There is no possible explanation for the continued growth and existence of the Church, so often hated, so often sought to be destroyed by powerful men and rulers, other than the finger of God. By divine constitution, the Church was born; by divine guidance, she is sustained; by the love of the Spirit of God, she expands to all nations as the new Jerusalem, the dwelling place of men with God in Christ and through the Holy Spirit.
But what does this gospel mean for you? How does it apply to your life? When you comply with Jesus’ wishes, giving yourself over confidently to him in self-entrustment, however difficult or counter-intuitive it may seem, the unexpected happens. What seems impossible against all odds becomes possible as a new horizon opens up before you. Astonishing changes take place. Your life alters course, takes on a new tone, and is infused with new purpose and vigor. With Christ, you become a new, re-created person!
The Lord Jesus Christ, his Majesty, Master of Truth and Love, desires to enter into your life and remake you.
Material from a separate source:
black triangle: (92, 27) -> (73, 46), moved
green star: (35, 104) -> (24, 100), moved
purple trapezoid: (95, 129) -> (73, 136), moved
Why? That you may enjoy the fullness of life and love: human life in abundance (John 10:10). But what must you do? You must commit your life to him. You must take what seems a dire risk, but in reality is the wisest possible choice, for who is better suited to care for you than the divine, omnipotent Creator and Redeemer?
Christ’s desire is that you become the very best version of yourself. But even more than that, his intention is for you to give your life to him, that he may share his divine life with you. Jesus desires to make you a son or daughter of the divine family, that you may live the fullness of human life in communion with the Tripersonal God. This does not mean things will be easy in the here and now; for this life will always have its challenges, disappointments and times of suffering.
It does mean, however, that in the end things will be perfect as you attain definitively your end in God! It also means that, right here and right now, you can experience a new kind of happiness: the joy God himself gives. Its exquisite beauty, depth, and light are unlike anything else.
Deacon Frederick Bartels is a member of the Catholic clergy who serves the Church in the diocese of Pueblo. He holds an MA in Theology and Educational Ministry and is a Catholic educator, public speaker, and evangelist who strives to infuse culture with the saving principles of the gospel.